7 たとえば川端大二『キャリア形成−個人・企業・教育の視点から』、中央経済社、2005年9月。
8 宮本みち子『若者が「社会的弱者」に転落する』、洋泉社、2002年11月。宮本は、「(若者の職業の)自己選択・自己責任」については、「ライフコースの個人化と問題解決の私化」と同様の問題を抱えており、「何がやりたいことなのかを自問自答するなかからは、やりたいものをみつけることはむずかしい」と述べている。

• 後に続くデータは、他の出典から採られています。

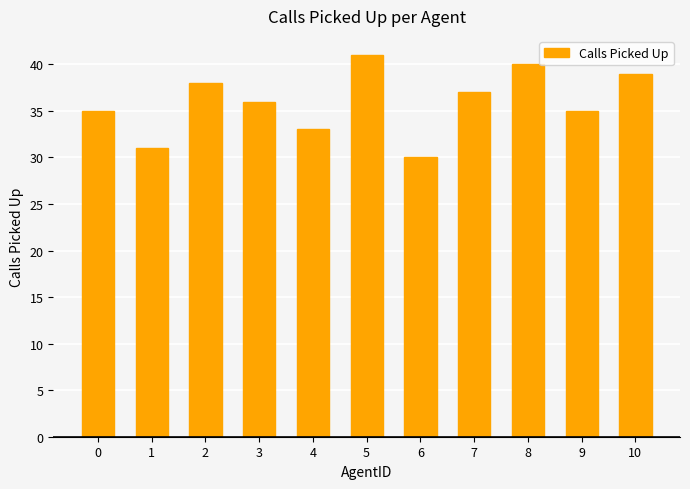

What is the difference between the maximum and minimum values?

11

9 Harry F. Evarts, (1987) "The Competency Programme of the American Management Association", Industrial and Commercial Training, Vol.19, pp.3-7
10 西村美東士「出産・子育ての自己決定能力を育む大学授業の方法と効果−女子学生(未来の母親)の社会化を支援する技法」、聖徳大学FD紀要『聖徳の教え育む技法』1号、pp.31-49、2006年12月。同研究では、2006年度前期児童学科生涯学習指導者コース専門科目「学習情報の提供と相談」(受講学生7名)における教師の指導行為を分析した。その一環として、「(子育て支援における)学習相談に必要な能力」リスト図を作成させる授業を録画し、発言ごとに発言文字数と実際の秒数を算出し、5文字1秒と想定して発言にかかったと思われる時間を仮に割り出し、これを実際の秒数から差し引いたものが5秒を越える場合に、「空白時間」として記録した。「空白時間」は、学生個人の「自己内対話」のための時間である場合と、学生同士の協同のための「自己内対話」の時間である場合と、が考えられる。両方の意味から、空白時間も重視して分析した。その結果を下図に示す。

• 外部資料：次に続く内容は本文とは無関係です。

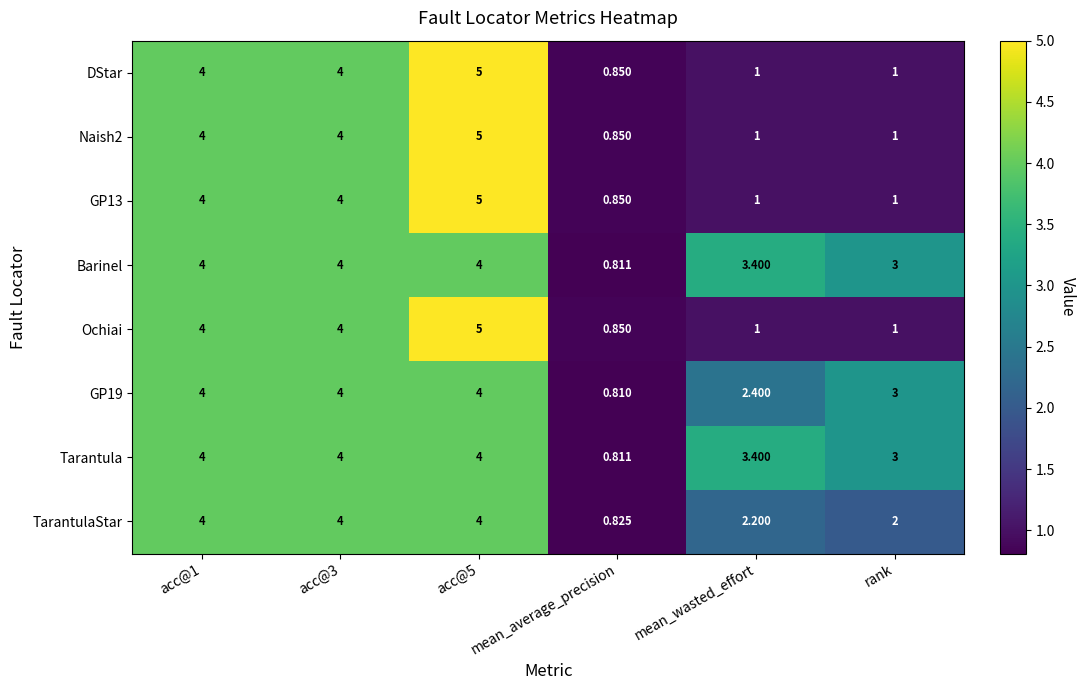

What is the maximum value shown in the chart?

5.0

11 初出は西村美東士「生涯教育における『癒し』研究の展望」、聖徳大学生涯学習研究所紀要『生涯学習研究』9号、pp.29-35、2011年3月。同研究の前半では、個人化を社会化と一対のものとしてとらえるとともに、「癒しによる原点回帰機能」を両者の結節点として位置付けることによって、個人の社会化過程を全体的に俯瞰するプロセスモデルを設定した。後半では、学生の癒しニーズに関するアンケート調査の分析から、「原点志向」と「閉鎖志向」の2つの癒し因子を見出した。このことから、「癒し志向」の特性について、「自己の原点への回帰」(個人化・社会化する以前の人間としてのあるがままの状態への回帰)人間らしい前の発達前の人間らしい)と「社会との窓の開閉」(「開くことによる癒し」と「閉じることによる癒し」)の2軸で分けられる4類型が示唆された。本研究では、これをキャリア教育及び青年教育の視点から、共有と社会開放型自己の形成をゴールとするプロセスとして捉え直して本図を作成した。